Schönborn droht Kritikern

Eigentlich ist die Sache mit dem Aufruf zum Ungehorsam durch die "Pfarrerinitiative" nichts, das einen Atheisten besonders interessieren muss. Am 19. Juni 2011 hatte - wie in "Neues aus den Metawelten" vom Juni auf Seite 9 und Seite 13 zu lesen war - diese Pfarrerinitiative ihre Gesinnungsfreunde aufgefordert, u.a. Geschiedenen die Kommunion zu spenden und priesterlose Eucharistiefeier abzuhalten. Weiters wird auch die Zulassung von Verheirateten und von Frauen zum Priesterberuf verlangt.


Die Schrecksekunde nach der Veröffentlichung des Aufrufes dauerte ziemlich lang, erst rund eine Woche später meldete sich Kritik an den Forderungen, als erster Bischof durfte der von Graz (Kapellari) die ungehorsamen Hirten verbellen, Schönborn, der Leiter der österreichischen Niederlassung des katholischen Weltkonzerns schwieg weiterhin und meldete sich erst im Juli zu Wort.

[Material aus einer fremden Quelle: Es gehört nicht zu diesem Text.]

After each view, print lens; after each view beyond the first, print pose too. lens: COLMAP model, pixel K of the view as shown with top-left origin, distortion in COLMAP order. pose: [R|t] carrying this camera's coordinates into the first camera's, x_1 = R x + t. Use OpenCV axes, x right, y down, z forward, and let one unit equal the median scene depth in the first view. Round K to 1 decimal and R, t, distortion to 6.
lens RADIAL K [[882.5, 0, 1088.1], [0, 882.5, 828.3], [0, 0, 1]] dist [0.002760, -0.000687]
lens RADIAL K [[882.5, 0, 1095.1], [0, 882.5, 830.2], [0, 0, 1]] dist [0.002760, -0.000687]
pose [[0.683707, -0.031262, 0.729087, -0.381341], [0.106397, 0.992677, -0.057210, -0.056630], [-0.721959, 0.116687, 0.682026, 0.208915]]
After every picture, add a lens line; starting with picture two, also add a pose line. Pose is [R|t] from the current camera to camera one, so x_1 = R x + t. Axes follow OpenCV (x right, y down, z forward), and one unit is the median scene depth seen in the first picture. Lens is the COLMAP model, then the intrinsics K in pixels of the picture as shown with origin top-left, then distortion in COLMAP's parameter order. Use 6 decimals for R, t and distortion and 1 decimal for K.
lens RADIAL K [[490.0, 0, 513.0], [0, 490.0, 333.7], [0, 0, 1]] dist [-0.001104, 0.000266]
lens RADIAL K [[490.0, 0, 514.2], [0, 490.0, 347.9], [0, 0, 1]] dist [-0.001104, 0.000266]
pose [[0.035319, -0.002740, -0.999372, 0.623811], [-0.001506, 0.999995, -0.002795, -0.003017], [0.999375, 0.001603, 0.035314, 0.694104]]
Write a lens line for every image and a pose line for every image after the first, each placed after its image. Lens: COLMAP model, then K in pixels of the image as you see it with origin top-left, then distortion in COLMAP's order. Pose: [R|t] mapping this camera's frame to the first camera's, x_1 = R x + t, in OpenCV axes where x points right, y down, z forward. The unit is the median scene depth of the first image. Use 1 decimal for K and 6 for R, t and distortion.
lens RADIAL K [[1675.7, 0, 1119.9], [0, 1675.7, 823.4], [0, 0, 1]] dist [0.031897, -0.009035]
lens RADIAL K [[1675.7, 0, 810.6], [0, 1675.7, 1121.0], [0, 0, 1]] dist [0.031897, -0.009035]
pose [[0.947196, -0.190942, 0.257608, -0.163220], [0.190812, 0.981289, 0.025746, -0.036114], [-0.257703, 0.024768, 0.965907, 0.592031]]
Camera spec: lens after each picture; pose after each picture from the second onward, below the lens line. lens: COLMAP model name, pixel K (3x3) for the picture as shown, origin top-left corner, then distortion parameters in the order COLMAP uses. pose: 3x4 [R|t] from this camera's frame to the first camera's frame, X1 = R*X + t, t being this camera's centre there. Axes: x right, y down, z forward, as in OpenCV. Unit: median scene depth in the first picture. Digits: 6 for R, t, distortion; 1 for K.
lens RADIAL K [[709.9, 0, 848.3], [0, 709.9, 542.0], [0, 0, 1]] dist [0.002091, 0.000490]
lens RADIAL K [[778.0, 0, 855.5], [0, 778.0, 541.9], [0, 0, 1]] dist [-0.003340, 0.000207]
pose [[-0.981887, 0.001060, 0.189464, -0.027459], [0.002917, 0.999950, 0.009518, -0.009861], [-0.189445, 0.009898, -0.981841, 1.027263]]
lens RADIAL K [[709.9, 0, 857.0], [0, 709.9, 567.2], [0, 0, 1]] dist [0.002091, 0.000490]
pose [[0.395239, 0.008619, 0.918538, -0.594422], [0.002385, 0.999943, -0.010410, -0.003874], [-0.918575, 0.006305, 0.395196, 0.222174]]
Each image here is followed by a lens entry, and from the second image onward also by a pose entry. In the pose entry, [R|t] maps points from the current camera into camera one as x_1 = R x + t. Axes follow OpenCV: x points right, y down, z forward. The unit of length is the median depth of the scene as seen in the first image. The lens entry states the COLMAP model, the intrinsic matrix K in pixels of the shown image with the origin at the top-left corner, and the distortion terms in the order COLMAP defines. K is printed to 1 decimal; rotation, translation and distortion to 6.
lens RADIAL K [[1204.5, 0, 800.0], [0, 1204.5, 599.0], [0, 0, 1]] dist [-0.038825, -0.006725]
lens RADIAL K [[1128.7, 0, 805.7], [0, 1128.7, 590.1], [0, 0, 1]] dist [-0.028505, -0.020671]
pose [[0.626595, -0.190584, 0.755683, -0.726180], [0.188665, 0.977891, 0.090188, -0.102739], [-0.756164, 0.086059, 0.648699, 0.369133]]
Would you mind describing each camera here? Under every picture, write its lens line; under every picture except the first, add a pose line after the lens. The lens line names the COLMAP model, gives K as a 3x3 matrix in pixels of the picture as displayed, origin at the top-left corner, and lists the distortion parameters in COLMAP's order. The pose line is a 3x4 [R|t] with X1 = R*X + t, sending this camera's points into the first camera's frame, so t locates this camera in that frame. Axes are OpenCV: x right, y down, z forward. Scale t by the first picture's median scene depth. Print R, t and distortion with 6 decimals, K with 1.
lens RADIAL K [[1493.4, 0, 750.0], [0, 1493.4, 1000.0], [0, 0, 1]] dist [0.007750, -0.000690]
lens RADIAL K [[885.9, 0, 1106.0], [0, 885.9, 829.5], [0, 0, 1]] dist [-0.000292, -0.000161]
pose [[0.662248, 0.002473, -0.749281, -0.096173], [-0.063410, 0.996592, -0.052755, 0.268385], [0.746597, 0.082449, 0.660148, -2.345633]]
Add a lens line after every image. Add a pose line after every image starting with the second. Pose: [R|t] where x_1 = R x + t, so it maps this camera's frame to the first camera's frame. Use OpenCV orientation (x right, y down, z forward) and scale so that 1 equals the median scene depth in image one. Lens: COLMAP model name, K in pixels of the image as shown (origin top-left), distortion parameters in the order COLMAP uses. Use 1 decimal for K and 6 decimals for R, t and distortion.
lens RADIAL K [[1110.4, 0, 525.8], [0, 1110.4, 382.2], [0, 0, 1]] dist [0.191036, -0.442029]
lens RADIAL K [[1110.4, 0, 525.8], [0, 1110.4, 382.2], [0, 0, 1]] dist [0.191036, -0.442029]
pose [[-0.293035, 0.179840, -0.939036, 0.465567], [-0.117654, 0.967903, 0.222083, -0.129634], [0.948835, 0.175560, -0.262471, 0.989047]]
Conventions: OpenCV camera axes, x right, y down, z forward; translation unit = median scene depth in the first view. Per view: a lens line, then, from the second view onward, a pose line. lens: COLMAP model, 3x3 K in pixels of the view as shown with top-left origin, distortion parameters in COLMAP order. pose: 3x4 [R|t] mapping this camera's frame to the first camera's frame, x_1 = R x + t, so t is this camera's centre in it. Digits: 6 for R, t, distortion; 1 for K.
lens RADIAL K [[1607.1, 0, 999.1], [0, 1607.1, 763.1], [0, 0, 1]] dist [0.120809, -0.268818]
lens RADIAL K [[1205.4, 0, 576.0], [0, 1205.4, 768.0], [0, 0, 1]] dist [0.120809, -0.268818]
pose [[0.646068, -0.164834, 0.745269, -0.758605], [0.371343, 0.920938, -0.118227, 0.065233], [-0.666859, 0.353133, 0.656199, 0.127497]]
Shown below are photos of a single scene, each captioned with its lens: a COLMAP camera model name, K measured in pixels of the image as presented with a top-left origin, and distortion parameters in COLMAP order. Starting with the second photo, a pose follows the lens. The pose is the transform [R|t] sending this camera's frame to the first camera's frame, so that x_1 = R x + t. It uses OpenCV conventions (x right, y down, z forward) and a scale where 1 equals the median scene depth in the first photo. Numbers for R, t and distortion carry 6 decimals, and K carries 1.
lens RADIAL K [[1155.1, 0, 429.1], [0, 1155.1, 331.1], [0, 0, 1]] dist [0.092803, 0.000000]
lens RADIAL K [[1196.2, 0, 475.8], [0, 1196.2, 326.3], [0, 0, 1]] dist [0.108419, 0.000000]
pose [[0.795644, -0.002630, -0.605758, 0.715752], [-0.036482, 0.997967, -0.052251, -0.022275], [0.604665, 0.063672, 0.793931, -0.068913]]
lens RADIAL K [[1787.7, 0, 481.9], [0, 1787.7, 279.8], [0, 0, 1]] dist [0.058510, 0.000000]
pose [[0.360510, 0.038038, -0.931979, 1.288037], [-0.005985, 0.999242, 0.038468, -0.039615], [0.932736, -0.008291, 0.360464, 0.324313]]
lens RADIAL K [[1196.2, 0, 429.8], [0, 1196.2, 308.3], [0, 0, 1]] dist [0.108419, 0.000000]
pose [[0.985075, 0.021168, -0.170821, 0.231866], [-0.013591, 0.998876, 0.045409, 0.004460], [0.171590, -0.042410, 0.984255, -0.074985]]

Er führte dann im Online-Mitarbeitermagazin ("thema kirche") der Diözese Wien u.a. aus: "Mich erschüttert der offene Aufruf zum Ungehorsam. Wie würden in unserem Land die Familien aussehen, wenn Ungehorsam zur Tugend erhoben würde? Viele Berufstätige fragen sich, wie es möglich ist, in der Kirche den Ungehorsam zu propagieren und zu praktizieren, wo sie wissen, dass sie ihren Arbeitsplatz längst verloren hätten, wenn sie dort zum Ungehorsam aufriefen."

Klarer Fall von Gehorsamspflicht. Dass sich Berufstätige beispielsweise gewerkschaftlich organisieren, um ihre Interessen zu vertreten, das hat die katholische Kirche seinerzeit auch schon als sehr gottlos gesehen. Wenn es nach Schönborn ginge, müsste sowas auch heute mit Arbeitsplatzverlust sanktioniert werden.

Zumindest für Pfarrer, denn er führte weiter aus: "Wir Priester haben alle bei unserer Weihe aus freien Stücken, von niemandem dazu gezwungen, dem Bischof 'Ehrfurcht und Gehorsam' in die Hand versprochen (..)." Und: "Der christliche Gehorsam ist eine Schule der Freiheit. Es geht um die konkrete Übersetzung ins Leben von dem, was wir in jedem Vaterunser beten, wenn wir den Vater bitten, sein Wille möge geschehen, im Himmel und auf Erden. Diese Bitte erhält ihren Sinn und ihre Kraft durch die innere Bereitschaft des Beters, den Willen Gottes auch dort anzunehmen, wo er von den eigenen Vorstellungen abweicht."

Er kommt dann auf die Gewissensentscheidung zu sprechen und droht abschließend: "Wer also im geprüften Gewissen zur Überzeugung kommt, dass 'Rom' auf einem Irrweg ist, der gravierend dem Willen Gottes widerspricht, müsste im äußersten Fall die Konsequenz ziehen, den Weg nicht mehr mit der römisch-katholischen Kirche zu gehen."

Somit: Wer nicht tun will, was der Papst vorgibt, der soll gehen.


Der Anführer der Pfarrerinitiative, Helmut Schüller, wurde von Schönborn zur Kopfwäsche vorgeladen. Schließlich ist ja alles klar: der Papst verkörpert den Willen Gottes und die Pfarrerinitiative folgt diesem Willen nicht.

Am Grundproblem für die europäischen Kirchen der heutigen Zeiten gehen beide Seiten vorbei. Am Säkularismus ändert weder eine liberale (katholisch-reformerische oder evangelische), noch eine konservative (traditionell-katholische) Kirche was. Das Kirchenvolk schrumpft in beiden Umwelten. Die ganz Eifrigen, also die Evangelikalen oder die Piusbrüder, haben ihre kleinen Nischen, für die Allgemeinheit sind sie in Europa ohne Bedeutung. Die Europäer sind vom "Opium des Volkes" ziemlich entwöhnt, die wahrhaft Jesussüchtigen sind z.B. in Österreich sicherlich weitaus weniger als die Alkoholkranken hierzulande.